2.1 Univariate density estimation

Recall the data on \(\phi\)- and \(\psi\)-angles in polypeptide backbone structures, as considered in Section 1.1.1.

Histograms equipped with a rug plot of the distribution of \(\phi\)-angles (left) and \(\psi\)-angles (right) of the peptide planes in the protein human protein 1HMP.Histograms equipped with a rug plot of the distribution of \(\phi\)-angles (left) and \(\psi\)-angles (right) of the peptide planes in the protein human protein 1HMP.

Figure 2.1: Histograms equipped with a rug plot of the distribution of \(\phi\)-angles (left) and \(\psi\)-angles (right) of the peptide planes in the protein human protein 1HMP.
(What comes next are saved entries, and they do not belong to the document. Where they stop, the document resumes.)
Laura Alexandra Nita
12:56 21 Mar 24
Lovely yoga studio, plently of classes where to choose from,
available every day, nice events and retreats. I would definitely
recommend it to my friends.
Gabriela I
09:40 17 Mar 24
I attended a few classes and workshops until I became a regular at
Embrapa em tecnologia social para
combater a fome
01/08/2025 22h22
We will in this section treat methods for smooth density estimation for univariate data such as data on either the \(\phi\)- or the \(\psi\)-angle.

We let \(f_0\) denote the unknown density that we want to estimate. That is, we imagine that the data points \(x_1, \ldots, x_n\) are all observations drawn from the probability measure with density \(f_0\) w.r.t. Lebesgue measure on \(\mathbb{R}\).
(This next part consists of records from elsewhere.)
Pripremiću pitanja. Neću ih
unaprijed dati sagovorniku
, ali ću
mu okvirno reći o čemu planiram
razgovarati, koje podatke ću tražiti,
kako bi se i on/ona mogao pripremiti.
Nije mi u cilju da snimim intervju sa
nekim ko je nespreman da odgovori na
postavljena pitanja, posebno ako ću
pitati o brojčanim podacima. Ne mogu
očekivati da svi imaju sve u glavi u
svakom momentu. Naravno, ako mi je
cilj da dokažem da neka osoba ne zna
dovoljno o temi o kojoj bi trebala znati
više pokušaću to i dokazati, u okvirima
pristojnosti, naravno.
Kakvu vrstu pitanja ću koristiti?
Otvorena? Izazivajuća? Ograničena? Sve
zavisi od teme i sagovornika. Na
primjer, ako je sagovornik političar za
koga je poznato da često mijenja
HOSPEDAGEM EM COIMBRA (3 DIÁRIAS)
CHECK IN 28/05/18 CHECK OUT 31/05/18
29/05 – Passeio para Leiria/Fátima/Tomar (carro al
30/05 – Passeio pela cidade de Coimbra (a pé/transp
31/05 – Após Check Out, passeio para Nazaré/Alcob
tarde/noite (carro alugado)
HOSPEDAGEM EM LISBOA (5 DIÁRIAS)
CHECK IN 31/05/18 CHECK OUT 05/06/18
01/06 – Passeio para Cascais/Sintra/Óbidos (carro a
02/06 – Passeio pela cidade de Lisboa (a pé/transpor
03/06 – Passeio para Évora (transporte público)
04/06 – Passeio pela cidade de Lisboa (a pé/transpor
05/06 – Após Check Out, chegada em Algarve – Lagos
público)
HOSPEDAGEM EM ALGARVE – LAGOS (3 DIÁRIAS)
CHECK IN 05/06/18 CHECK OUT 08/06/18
Suppose first that \(f_0\) belongs to a parametrized statistical model \((f_{\theta})_{\theta}\), where \(f_{\theta}\) is a density w.r.t. Lebesgue measure on \(\mathbb{R}\). If \(\hat{\theta}\) is an estimate of the parameter, \(f_{\hat{\theta}}\) is an estimate of the unknown density \(f_0\). For a parametric family we can always try to use the MLE \[\hat{\theta} = \text{arg max}_{\theta} \sum_{j=1}^n \log f_{\theta}(x_j)\] as an estimate of \(\theta\). Likewise, we might compute the empirical mean and variance for the data and plug those numbers into the density for the Gaussian distribution, and in this way obtain a Gaussian density estimate of \(f_0\).

psi_mean <- mean(psi)
psi_sd <- sd(psi)
hist(psi, prob = TRUE)
rug(psi)
curve(dnorm(x, psi_mean, psi_sd), add = TRUE, col = "red")
Gaussian density (red) fitted to the $\psi$-angles.

Figure 2.2: Gaussian density (red) fitted to the \(\psi\)-angles.
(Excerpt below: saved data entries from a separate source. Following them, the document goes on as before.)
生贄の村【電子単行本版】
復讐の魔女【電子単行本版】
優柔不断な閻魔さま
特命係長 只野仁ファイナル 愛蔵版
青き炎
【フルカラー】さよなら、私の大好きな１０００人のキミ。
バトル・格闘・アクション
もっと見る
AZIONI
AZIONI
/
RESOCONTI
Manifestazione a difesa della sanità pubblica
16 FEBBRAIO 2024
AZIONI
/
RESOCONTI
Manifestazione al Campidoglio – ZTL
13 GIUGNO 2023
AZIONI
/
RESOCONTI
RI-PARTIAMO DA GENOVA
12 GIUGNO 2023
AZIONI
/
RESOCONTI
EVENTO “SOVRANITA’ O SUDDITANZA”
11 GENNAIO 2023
As Figure 2.2 shows, if we fit a Gaussian distribution to the \(\psi\)-angle data we get a density estimate that clearly does not match the histogram. The Gaussian density matches the data on the first and second moments, but the histogram shows a clear bimodality that the Gaussian distribution by definition cannot match. Thus we need a more flexible parametric model than the Gaussian if we want to fit a density to this data set.

In nonparametric density estimating we want to estimate the target density, \(f_0\), without assuming that it belongs to a particular parametrized family of densities.